When Google auth is configured with drive.file scope, backups are automatically uploaded to Google Drive after each local backup.

  1. Configure Google OAuth: set GOOGLE_CLIENT_ID and GOOGLE_CLIENT_SECRET
  2. Run /google auth in the CLI and grant the drive.file scope
  3. Backups will auto-upload to a nodyn-backups folder on your Google Drive
Terminal window
/backup gdrive list # List remote backups on Google Drive
/backup gdrive upload # Force upload latest local backup
/backup gdrive restore # Download and restore from Google Drive
  • A nodyn-backups folder is auto-created in your Google Drive root
  • Each backup gets a subfolder named by timestamp
  • All files (encrypted or not) are uploaded as binary
  • Upload failures are logged but never fail the local backup
  • Manifests are used to list remote backups without downloading full data
{
"backup_gdrive": true
}

Set backup_gdrive: false to disable Google Drive upload while keeping Google auth active for other features.

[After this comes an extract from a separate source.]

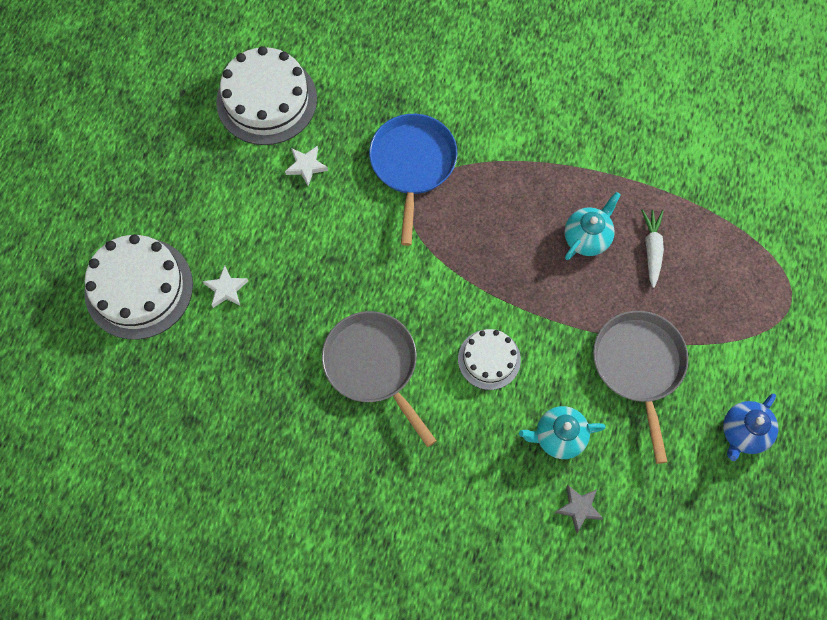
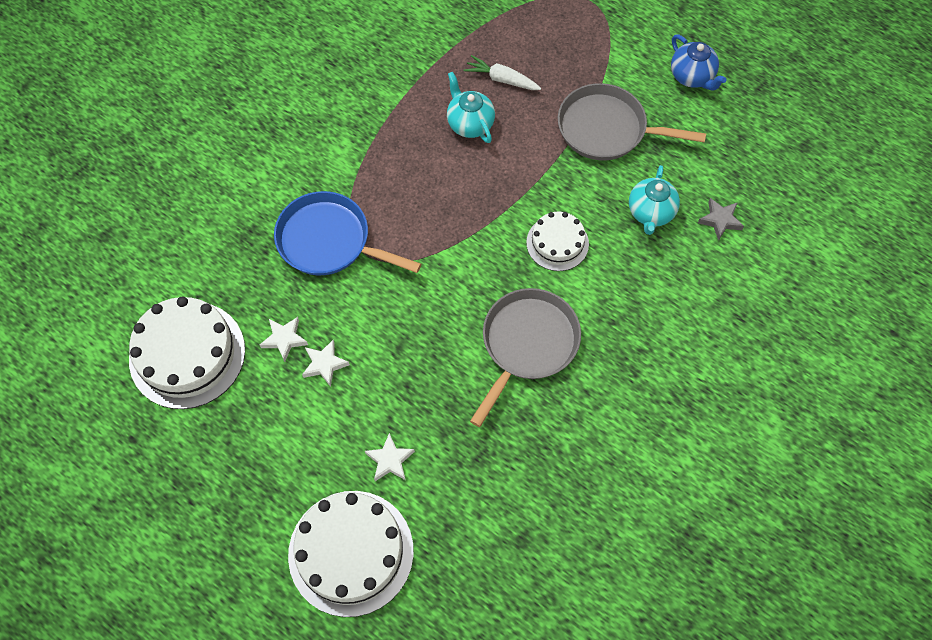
camera: 70 degrees left, 5 degrees down
grey pan [322,311,437,447] -> grey pan turned 135 degrees clockwise [470,288,581,427]
none -> white star [302,340,350,387]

This is the recommended setup for pilots and production:

  1. Local backup → fast restore, survives container restart
  2. Google Drive → survives server failure, off-site disaster recovery
  3. Separate backup volume (Docker) → survives data volume corruption

Mount a backup volume for persistent storage:

Terminal window
docker run -d \
-e ANTHROPIC_API_KEY=sk-ant-... \
-e NODYN_VAULT_KEY=... \
-v ~/.nodyn:/home/nodyn/.nodyn \
-v /mnt/backups:/home/nodyn/.nodyn/backups \
nodyn

Or configure backup_dir to an external path in config.